Illicit Gains Authority begins investigation into hidden assets of Mubarak-era tycoon Hussein Salem worth LE30 million

The Illicit Gains Authority (IGA) has initiated an investigation into the hidden assets owned by Mubarak-era tycoon Hussein Salem, according to local media reports.

The investigation comes more than two years after a report published by Mada Masr revealed that the funds and assets given up by Salem — a long-time associate and close friend of deposed President Hosni Mubarak — in a 2016 reconciliation deal struck with the IGA amounted to no more than a quarter of his real fortune.

Reports published by a number of local media outlets over the last several days, including Al-Dostour and Youm7, state that the authority has opened an investigation into allegations that Salem owns hidden assets worth at least LE30 million, citing IGA sources.

The sources told Al-Dostour that the IGA has received a report from the Administrative Control Authority (ACA)stating that the executive manager of a South Sinai-based company owned by Salem has been arrested, following the discovery of asset transfers worth LE30 million to another company in order to conceal these funds from authorities.

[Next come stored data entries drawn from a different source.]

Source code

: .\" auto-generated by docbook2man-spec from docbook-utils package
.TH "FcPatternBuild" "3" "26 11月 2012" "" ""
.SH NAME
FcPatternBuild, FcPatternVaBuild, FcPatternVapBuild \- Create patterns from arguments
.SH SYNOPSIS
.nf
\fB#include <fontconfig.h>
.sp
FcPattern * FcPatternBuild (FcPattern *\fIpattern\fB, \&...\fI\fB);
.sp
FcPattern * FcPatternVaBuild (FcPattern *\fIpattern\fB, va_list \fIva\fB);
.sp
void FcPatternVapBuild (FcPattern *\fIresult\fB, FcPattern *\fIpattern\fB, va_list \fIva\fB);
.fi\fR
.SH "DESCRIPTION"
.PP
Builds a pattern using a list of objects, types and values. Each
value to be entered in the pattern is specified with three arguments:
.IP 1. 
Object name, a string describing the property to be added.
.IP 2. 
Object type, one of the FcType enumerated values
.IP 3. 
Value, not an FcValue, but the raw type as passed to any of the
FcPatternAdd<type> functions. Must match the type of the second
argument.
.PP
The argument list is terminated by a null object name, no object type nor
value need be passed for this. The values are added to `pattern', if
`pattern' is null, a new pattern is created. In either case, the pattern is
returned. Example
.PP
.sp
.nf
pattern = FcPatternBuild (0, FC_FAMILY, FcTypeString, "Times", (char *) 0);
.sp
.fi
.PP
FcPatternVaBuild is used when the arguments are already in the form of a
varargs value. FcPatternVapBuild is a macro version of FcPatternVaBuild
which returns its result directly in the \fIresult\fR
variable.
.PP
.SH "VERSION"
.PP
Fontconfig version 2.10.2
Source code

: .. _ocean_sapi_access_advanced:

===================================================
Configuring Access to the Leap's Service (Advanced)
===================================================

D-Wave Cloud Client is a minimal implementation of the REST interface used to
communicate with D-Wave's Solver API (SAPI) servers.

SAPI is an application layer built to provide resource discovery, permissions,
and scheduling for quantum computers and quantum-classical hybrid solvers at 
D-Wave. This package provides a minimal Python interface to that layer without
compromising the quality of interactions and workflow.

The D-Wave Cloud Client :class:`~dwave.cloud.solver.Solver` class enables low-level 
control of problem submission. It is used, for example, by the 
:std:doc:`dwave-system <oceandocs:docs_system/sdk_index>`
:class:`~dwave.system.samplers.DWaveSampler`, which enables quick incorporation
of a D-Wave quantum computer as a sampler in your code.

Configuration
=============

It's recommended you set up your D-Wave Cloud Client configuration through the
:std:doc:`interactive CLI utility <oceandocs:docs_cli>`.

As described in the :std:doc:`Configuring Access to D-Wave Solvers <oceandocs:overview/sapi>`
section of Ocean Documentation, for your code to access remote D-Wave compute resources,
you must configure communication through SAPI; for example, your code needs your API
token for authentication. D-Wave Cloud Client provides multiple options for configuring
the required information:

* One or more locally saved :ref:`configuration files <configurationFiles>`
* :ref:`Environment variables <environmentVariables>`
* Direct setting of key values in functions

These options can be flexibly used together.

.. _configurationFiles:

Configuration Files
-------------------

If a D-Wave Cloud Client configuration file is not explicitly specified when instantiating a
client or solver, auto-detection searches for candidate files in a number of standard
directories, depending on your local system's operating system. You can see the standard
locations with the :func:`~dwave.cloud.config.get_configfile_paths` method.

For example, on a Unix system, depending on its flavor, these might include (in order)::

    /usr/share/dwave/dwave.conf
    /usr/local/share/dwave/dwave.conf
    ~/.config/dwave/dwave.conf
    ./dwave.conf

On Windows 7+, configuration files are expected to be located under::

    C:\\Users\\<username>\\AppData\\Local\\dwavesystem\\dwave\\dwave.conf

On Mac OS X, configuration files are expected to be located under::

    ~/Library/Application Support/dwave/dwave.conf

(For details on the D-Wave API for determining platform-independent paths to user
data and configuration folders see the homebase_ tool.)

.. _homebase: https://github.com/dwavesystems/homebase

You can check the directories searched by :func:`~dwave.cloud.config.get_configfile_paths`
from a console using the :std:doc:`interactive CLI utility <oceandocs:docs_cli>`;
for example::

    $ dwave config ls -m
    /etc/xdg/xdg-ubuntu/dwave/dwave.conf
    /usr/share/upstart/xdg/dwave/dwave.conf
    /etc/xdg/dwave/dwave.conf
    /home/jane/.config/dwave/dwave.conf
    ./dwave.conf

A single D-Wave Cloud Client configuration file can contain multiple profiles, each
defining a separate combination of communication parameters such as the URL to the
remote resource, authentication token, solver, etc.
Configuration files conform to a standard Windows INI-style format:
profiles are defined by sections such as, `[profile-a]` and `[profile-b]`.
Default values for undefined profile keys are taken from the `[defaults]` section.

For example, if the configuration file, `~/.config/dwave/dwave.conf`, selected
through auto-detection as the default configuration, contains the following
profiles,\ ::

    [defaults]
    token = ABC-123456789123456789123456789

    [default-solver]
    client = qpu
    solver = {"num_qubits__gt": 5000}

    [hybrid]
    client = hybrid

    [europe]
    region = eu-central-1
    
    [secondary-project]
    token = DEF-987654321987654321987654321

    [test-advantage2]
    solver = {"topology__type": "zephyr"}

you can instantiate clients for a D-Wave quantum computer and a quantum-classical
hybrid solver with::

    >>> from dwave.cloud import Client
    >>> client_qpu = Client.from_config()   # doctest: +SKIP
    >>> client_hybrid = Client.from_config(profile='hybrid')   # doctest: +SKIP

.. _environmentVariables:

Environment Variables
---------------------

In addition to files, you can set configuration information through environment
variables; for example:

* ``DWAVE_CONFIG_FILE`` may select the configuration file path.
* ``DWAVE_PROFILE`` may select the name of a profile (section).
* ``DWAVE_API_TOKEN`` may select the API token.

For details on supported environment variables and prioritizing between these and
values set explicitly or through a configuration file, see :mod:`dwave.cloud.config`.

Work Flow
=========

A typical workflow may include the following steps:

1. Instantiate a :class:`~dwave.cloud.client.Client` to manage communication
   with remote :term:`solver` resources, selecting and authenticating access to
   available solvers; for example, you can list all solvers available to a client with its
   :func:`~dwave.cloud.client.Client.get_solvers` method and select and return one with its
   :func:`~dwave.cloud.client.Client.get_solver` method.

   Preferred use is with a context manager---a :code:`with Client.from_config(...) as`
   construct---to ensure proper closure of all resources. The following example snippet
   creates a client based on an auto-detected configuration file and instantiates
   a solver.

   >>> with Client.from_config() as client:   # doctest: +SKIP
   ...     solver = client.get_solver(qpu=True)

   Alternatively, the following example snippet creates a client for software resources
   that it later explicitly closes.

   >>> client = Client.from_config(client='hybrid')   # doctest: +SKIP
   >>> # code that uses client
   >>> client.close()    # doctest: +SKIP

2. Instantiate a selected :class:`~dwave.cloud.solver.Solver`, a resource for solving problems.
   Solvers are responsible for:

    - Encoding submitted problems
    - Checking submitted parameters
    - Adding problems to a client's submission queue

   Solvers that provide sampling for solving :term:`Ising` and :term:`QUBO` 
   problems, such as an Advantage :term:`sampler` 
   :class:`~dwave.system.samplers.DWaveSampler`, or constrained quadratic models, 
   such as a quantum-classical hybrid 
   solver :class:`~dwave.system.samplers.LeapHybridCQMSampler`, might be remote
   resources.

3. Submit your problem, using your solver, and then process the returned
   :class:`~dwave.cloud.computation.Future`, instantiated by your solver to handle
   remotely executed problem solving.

A dual Spanish-Egyptian citizen, Salem fled to Spain during the January 25 revolution, and has since faced a litany of graft charges that would have sent him to prison for decades had he remained in Egypt. He was sentenced in absentia to 15 years in prison on charges of misappropriation and squandering public funds in connection to a plan to sell Egypt’s natural gas to Israel at below-market prices. He was also handed a 10-year sentence for illegally selling electricity to bodies other than the Egyptian Electricity Authority.

According to the terms of reconciliation deal struck between the IGA and Salem in August 2016, Salem gave up in-kind and cash assets worth LE5.34 billion — which, at the time, he claimed amounted to three quarters of his fortune inside and outside Egypt — in order to lift freezes on his assets and remove his name and those of his relatives from airport arrival watchlists.

Salem submitted a list of his assets as part of the deal, which also stipulated that he was to give up any other undisclosed properties or funds prior to signing the deal, or else these assets would be seized by the government. As such, the assets worth LE30 million discovered by the ACA will be transferred to the state treasury after the IGA investigations are concluded, according to the IGA sources that spoke to Al-Dostour.

An official state-stamped document obtained by Mada Masr in 2016 revealed the names of 10 companies inside Egypt, as well as real estate properties, which are not among those given up by Salem and his family as part of the deal. The list submitted to the IGA also did not include any of Salem’s investments and profits in the petroleum sector, which constitute more than what Salem revealed of his wealth, which was reportedly worth LE7.5 billion prior to the reconciliation agreement.

The document also shows how Salem amassed a fortune by partnering with the government and transferring money via a complicated series of purchase and sale operations that passed through tax havens, in order to guarantee the secrecy of these operations.

Salem was acquitted of charges of squandering public funds in May 2017. He returned to Egypt in July of that year.